Inhibition by angiotensin converting enzyme inhibitors of endothelin secretion from cultured human endothelial cells.

We conducted a study to determine whether angiotensin converting enzyme inhibitors (ACEIs) inhibit endothelin secretion from cultured human endothelial cells. Confluent umbilical vein endothelial cells were incubated in multi-well plates with culture medium containing either captopril (10(-6), 10(-5), 10(-4) M) or enalaprilat (10(-7), 10(-6), 10(-5) M) for 6 hours. Immunoreactive endothelin in the medium was measured by radioimmunoassay. Calf serum (CS) stimulated endothelin release in a concentration-dependent manner, and both ACEIs inhibited 5% CS-stimulated endothelin release in a concentration-dependent manner.

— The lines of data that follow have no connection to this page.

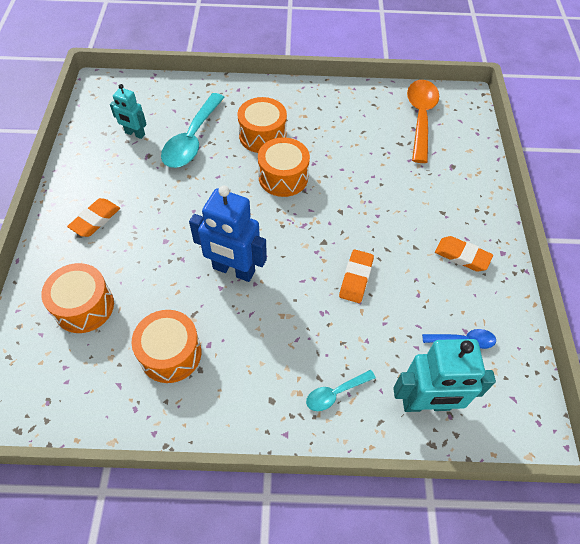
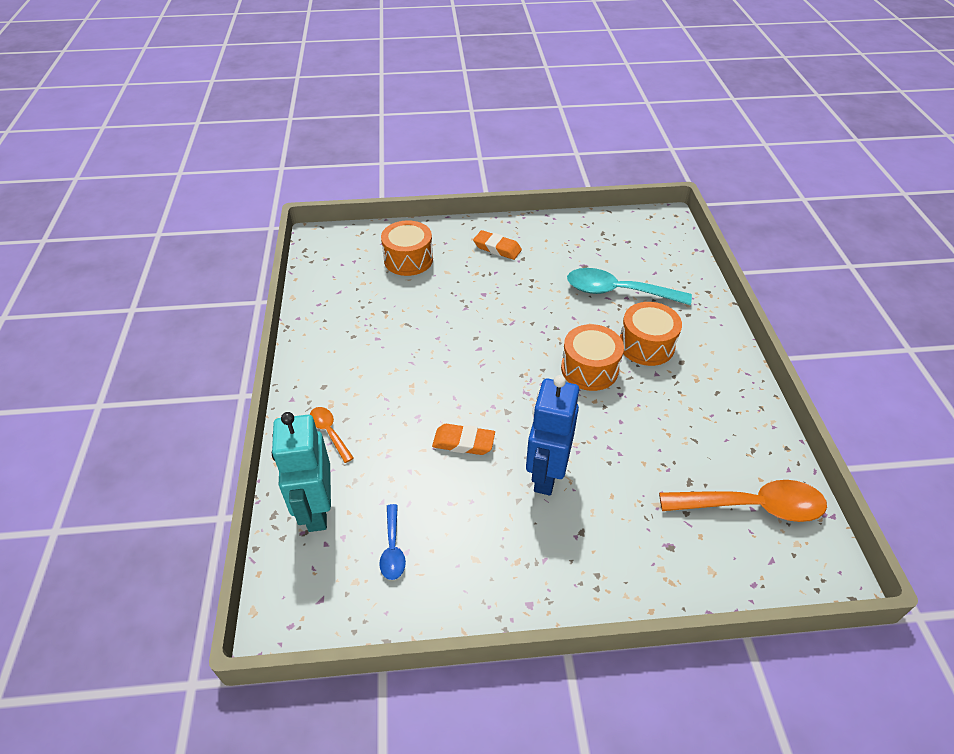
camera: 85 degrees right, 10 degrees down
turquoise robot [110,84,147,139] -> none
orange drum [132,310,201,383] -> none
blue robot [189,186,267,282] -> blue robot moved to [526,375,579,496]
turquoise spoon [306,370,376,411] -> orange spoon [310,407,354,463]
orange eraser [435,236,493,272] -> none

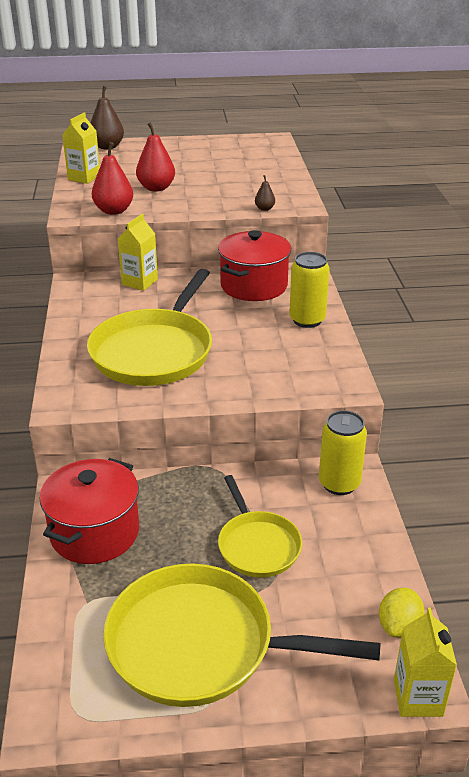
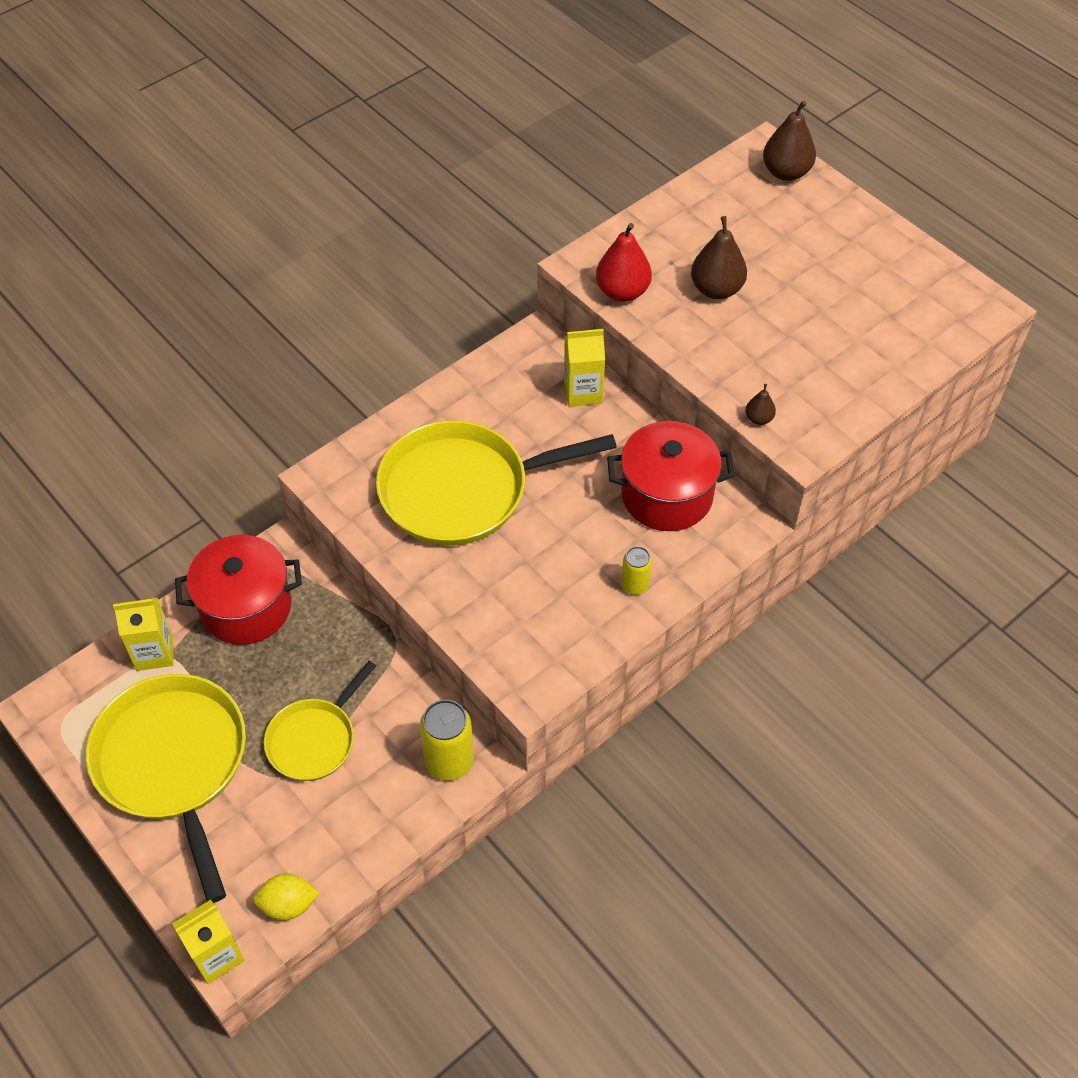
camera: 55 degrees right, 20 degrees up
yellow carton [62,112,100,184] -> yellow carton moved to [113,598,173,671]
red pear [136,122,175,192] -> brown pear [691,216,747,299]
yellow can [289,252,330,328] -> yellow can [621,546,652,595], size x0.58

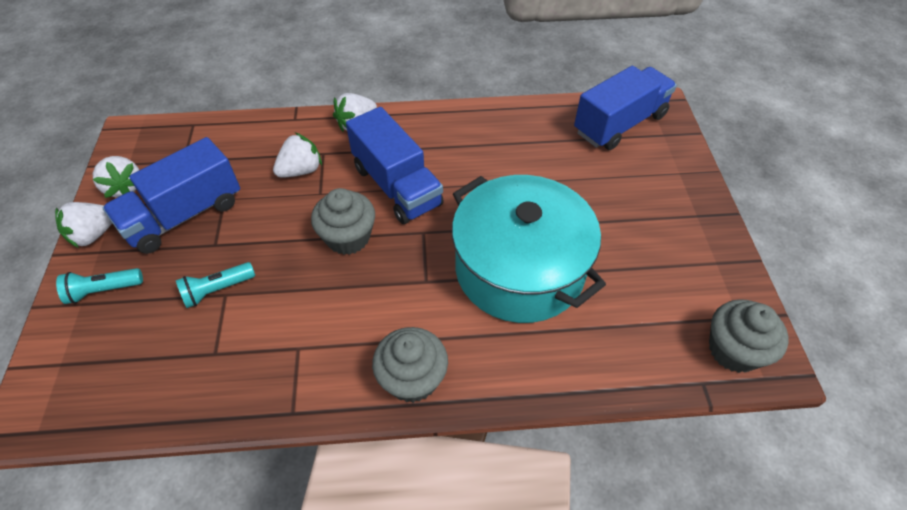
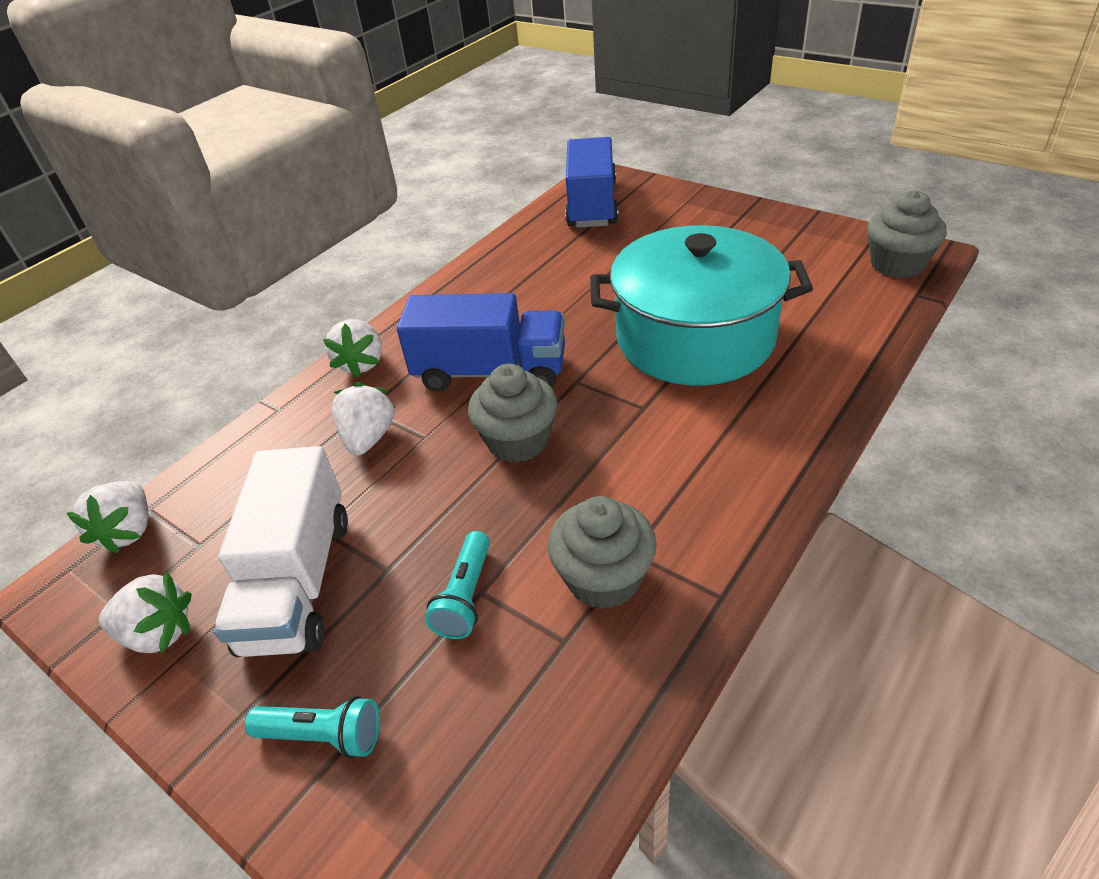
camera: 45 degrees left, 10 degrees down
white strawberry [55,202,112,248] -> white strawberry moved to [67,481,148,554]
turquoise flashlight [56,268,143,304] -> turquoise flashlight turned 105 degrees counterclockwise [245,696,380,758]
blue truck [103,137,240,254] -> white truck [214,446,348,657]
grey cupcake [372,327,448,403] -> grey cupcake moved to [548,496,657,609]

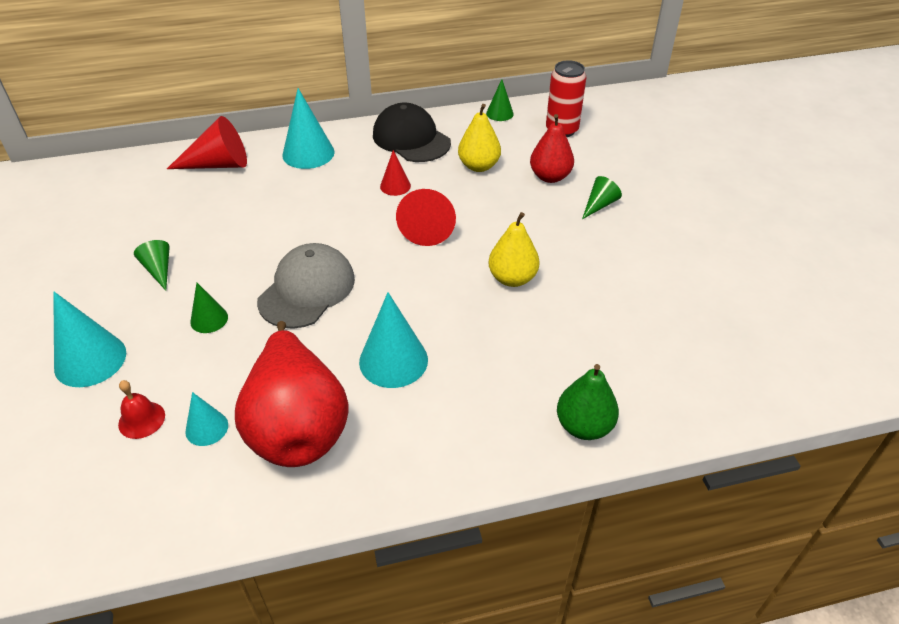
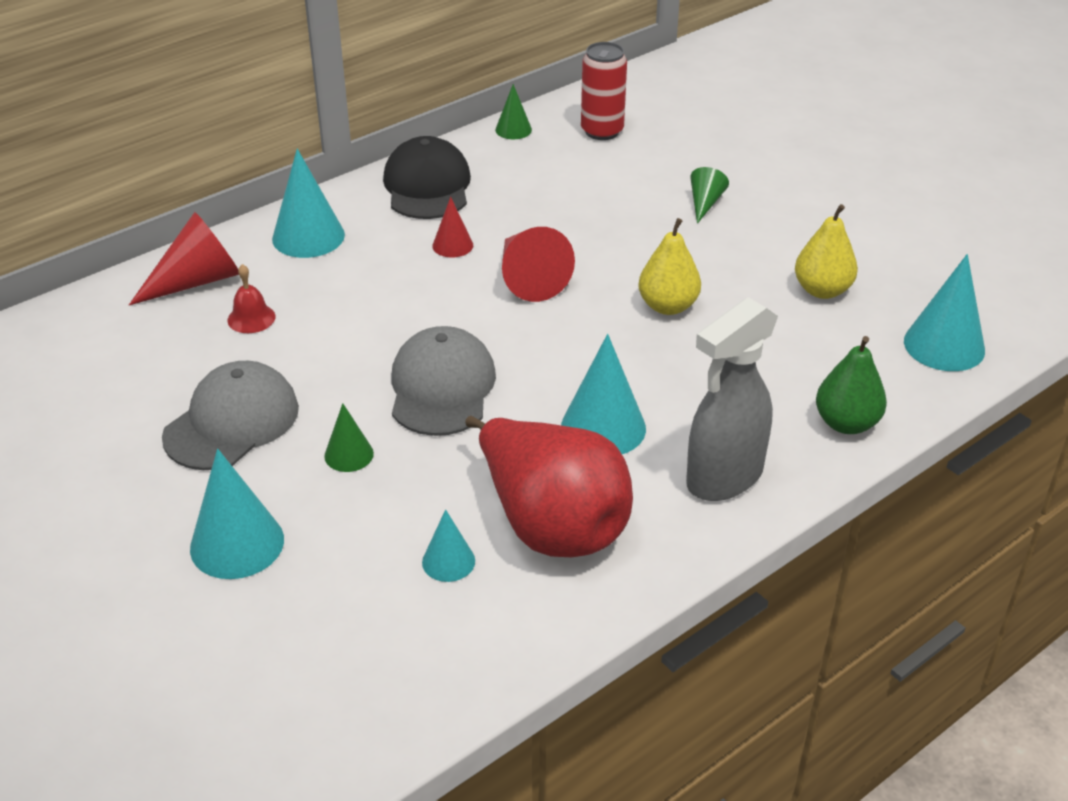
camera: 25 degrees left, 5 degrees down
red bell [118,380,165,439] -> red bell moved to [227,264,275,333]
green cone [134,240,170,290] -> grey cap [162,361,299,470]
black cap [373,102,451,162] -> black cap turned 60 degrees clockwise [383,136,471,219]
yellow pear [458,104,501,172] -> yellow pear moved to [795,204,858,299]
red pear [530,114,574,183] -> none
none -> grey spray bottle [686,297,778,501]
none -> turquoise cone [904,254,985,371]

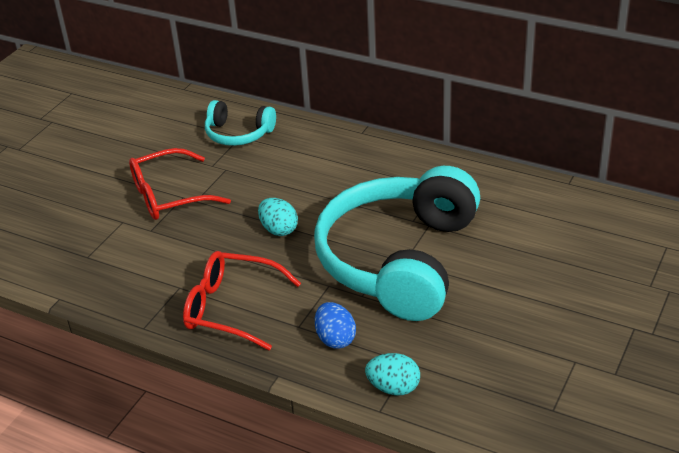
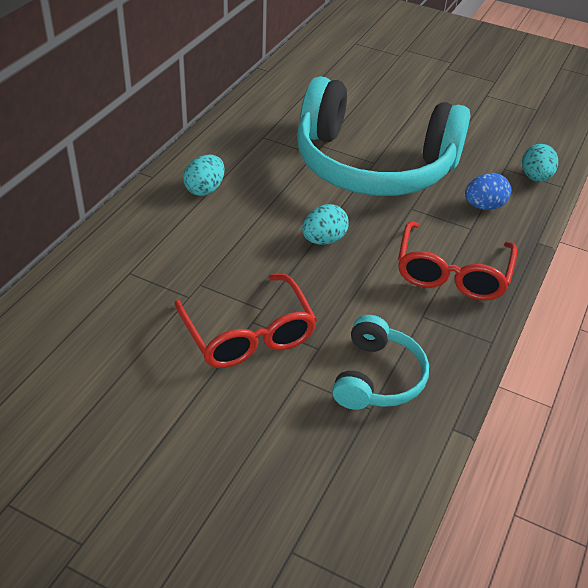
camera: 95 degrees left, 5 degrees up
turquoise headphones [205,100,276,146] -> turquoise headphones moved to [332,315,429,410]
none -> turquoise egg [183,155,225,196]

To explore the mechanisms of ACEI-induced suppression of endothelin release, the effects of angiotensin II (10(-8), 10(-7), 10(-6) M), angiotensin converting enzyme (0.1, 1, 10 mU/ml), bradykinin (10(-8), 10(-7), 10(-6) M), and sodium nitroprusside (10(-6), 10(-5), 10(-4) M) on endothelin release were also examined. Although angiotensin II and angiotensin converting enzyme had no significant effect on endothelin release, concentration-dependent suppression occurred with bradykinin and sodium nitroprusside. These results indicate that ACEIs inhibit the stimulated release of endothelin from human endothelial cells, and provide indirect evidence that ACEI-induced ET suppression may be mediated via potentiation of autacoid formation from the cells.